Ever since reading her book “Just Kids” a few years ago, I’ve had a girl crush on Patti Smith. I was always aware of her through her music in the 1970’s, as a teenager growing up during the punk era, strong women icons had been few and far between until then, but since her book I adore everything about her. From her way of dressing to the things she says and how she says it, she is one cool lady.
I was lucky enough to see her gig in Manchester a few years ago and at 67 years old she still has more energy and charisma than many female artists currently in the music business. It was with some interest that I read her views on women in the music industry, which seems to be a hot topic, at the moment, in her recent interview with the Independent.
I: What’s your view on the sexualisation of women in the music industry? Is it necessary for musicians to take their clothes off as often as they do?

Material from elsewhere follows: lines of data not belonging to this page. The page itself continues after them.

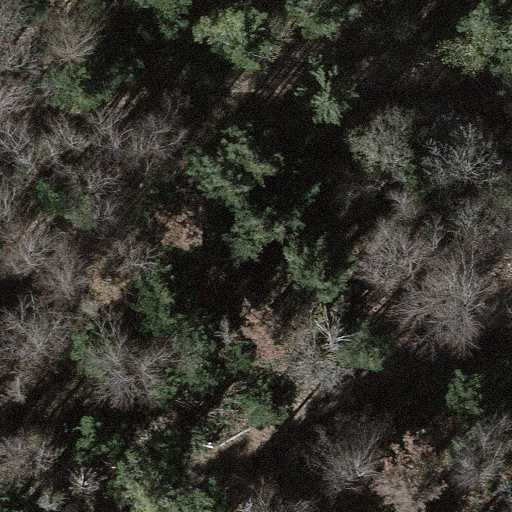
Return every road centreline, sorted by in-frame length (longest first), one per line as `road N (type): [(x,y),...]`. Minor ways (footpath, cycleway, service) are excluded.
road 1 (track): [(0,107),(46,94),(511,76)]
road 2 (track): [(144,511),(306,394),(511,279)]
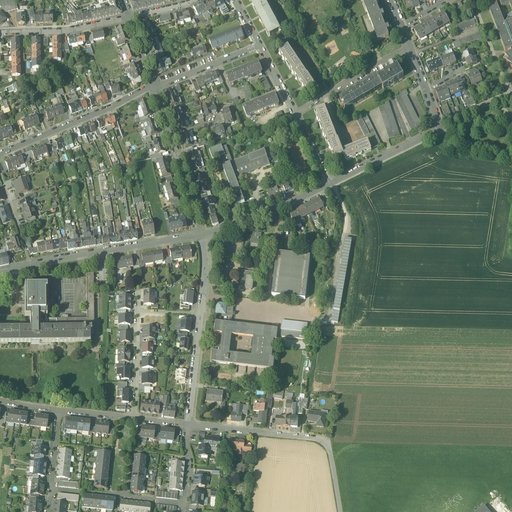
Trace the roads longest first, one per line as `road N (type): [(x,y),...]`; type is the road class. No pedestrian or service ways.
road 1 (residential): [(187,425),(324,441),(340,511)]
road 2 (residential): [(0,272),(200,235)]
road 3 (residential): [(152,87),(0,154)]
road 4 (residential): [(152,87),(200,235)]
road 5 (residential): [(200,235),(328,184)]
road 6 (residential): [(409,47),(294,114)]
road 7 (residential): [(0,32),(61,32),(130,19)]
road 8 (residential): [(439,125),(328,184)]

P: “I can’t judge how another person does their work. Everyone has a choice and the music industry is much more open that it was when I was younger. Certain things are gone, others have developed, but everyone makes their choices. Pop music has always been about the mainstream and what appeals to the public. I don’t feel it’s my place to judge. I just look at things as a fan, I like or or I don’t like it. I love Rihanna’s song, Stay. I didn’t know much about it, but I found it so touching, so beautiful and it didn’t bother me that in her music video she sung it naked in the bathtub. I thought it was beautiful. I have bigger concerns that what pop stars are doing. I’m more concerned about our environment, what industrialists are doing to it. But I would always say to anyone, you make choices that are important to you. Don’t allow yourself to be exploited by something as fleeting as fame and fortune. If you’re presenting yourself in a way that important to you in communicating your vision, then so be it. No one should allow themselves to be exploited ever.”
She has recently written a lullaby for the film Noah, which stars Russell Crowe and in the interview, which you can read in full here, she talks about the possibility of making a film of Just Kids, which is the truly uplifting and heartfelt story she tells of her life with photographer Robert Mapplethorpe. It would make an amazing film if interpreted with as much sensitively as the book.